À cette situation déjà passablement tragique et tendue est venu se greffer récemment le fameux “plan de paix” promis par le gendre de Donald Trump, Jared Kushner. Si l’on en croit The New York Times, Kushner et son comparse sur le dossier, Jason Greenblatt, frustrés par le refus de l’Autorité palestinienne de négocier avec eux dans la foulée de la reconnaissance de Jérusalem comme capitale d’Israël, ont entrepris de se tourner vers la problématique de Gaza.
Dans les différentes fuites rapportées par les médias à propos de ce projet qui devrait, en théorie, être dévoilé d’ici à la fin août 2018, Gaza est traitée comme une entité séparée du reste de la Cisjordanie. Elle pourrait bénéficier d’investissements considérables (payés par les pays du Golfe) visant à créer une zone franche industrielle dans le Sinaï et un port commercial sur une île artificielle ou à Chypre.
Cette récente agitation américaine autour de Gaza vise deux choses : faire baisser la tension dans l’enclave afin d’échapper à la catastrophe annoncée en offrant une perspective économique aux Gazaouis, mais aussi détacher Gaza du reste de la Palestine, ce qui satisferait Israël pour de nombreuses raisons (notamment celle de la démographie : sans la bande côtière, il n’y a plus que 5 millions de Palestiniens face à 7 millions d’Israéliens).
Même en supposant que ce tour de bonneteau américain reçoive l’approbation des autres pays arabes, ce qui n’est pas encore acquis, aucune des ces propositions ne verra le jour avant des années. Ce qui ne règle donc pas les tensions immédiates. « La situation à Gaza est intenable, il faut qu’elle explose d’une manière ou d’une autre », commentait récemment l’historien palestinien Ghassan Khatib.
Chaque camp marche en effet au bord du conflit.
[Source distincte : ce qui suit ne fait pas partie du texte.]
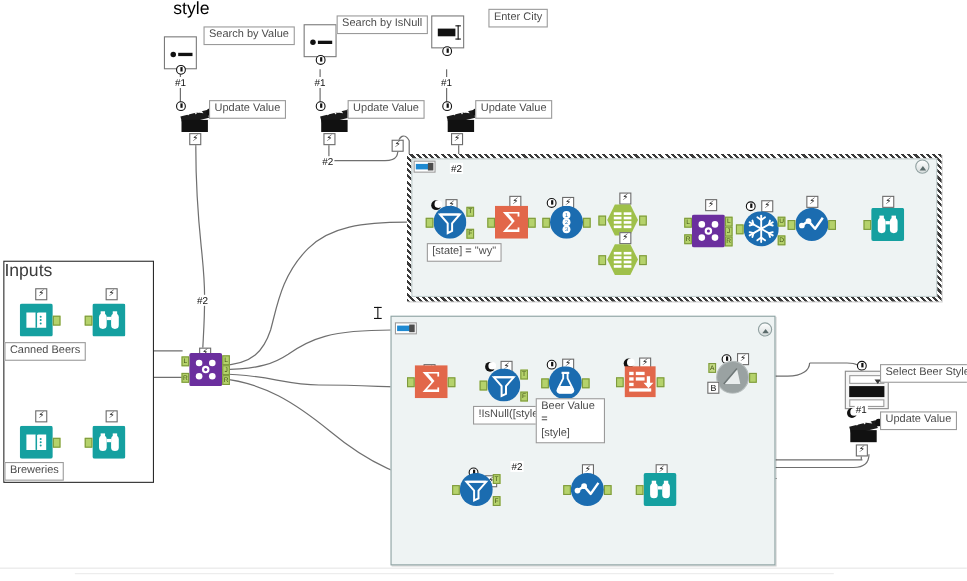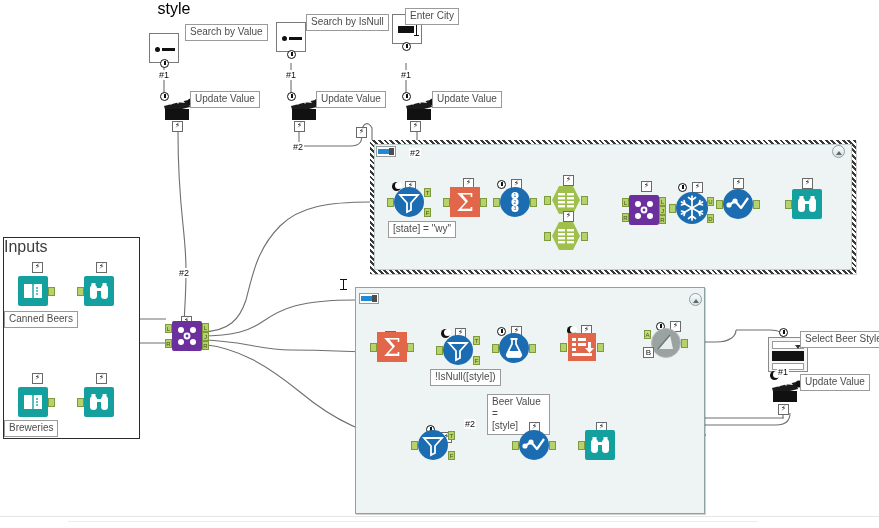--- a/index.html
+++ b/index.html
@@ -256,7 +256,7 @@
     <span class="tbox-bar"></span>
     <span class="tbox-caret"></span>
   </div>
-  <div class="anno" style="left:405px;top:8px;">Enter City</div>
+  <div class="anno" style="left:444px;top:8px;">Enter City</div>
   <span class="clockdot" style="left:402px;top:42px;"></span>
   <div class="wirelabel" style="left:400px;top:70px;">#1</div>
   <span class="clockdot" style="left:402px;top:92px;"></span>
Les habitants de Gaza, qui n’en peuvent plus de vivre dans un camp de concentration, semblent prêts à se sacrifier pour briser le statu quo mortifère, comme l’ont montré les marches vers le mur. Qu’ils soient ou non instrumentalisés par le Hamas, ils n’ont guère de raison d’interrompre le conflit asymétrique qu’ils remportent, en termes d’images et d’impact (des cerfs-volants en flamme et des manifestations pacifiques contre des balles et des missiles).
Du côté israélien, une large partie de la population soutient le gouvernement de Netanyahou, son usage disproportionné de la force et ses politiques d’apartheid (cf. la nouvelle loi fondamentale qui privilégie la judéité sur la démocratie). Une guerre de plus ou de moins ne ferait que prolonger la spirale infernale dans laquelle Israël s’est engagé depuis vingt ans pour asseoir sa domination.
À moins d’un changement de cap improbable de la part des différentes parties, en premier lieu des Israéliens qui sont les principaux maîtres du jeu, la vraie question n’est pas de savoir s’il y aura une quatrième guerre de Gaza, mais quand elle aura lieu.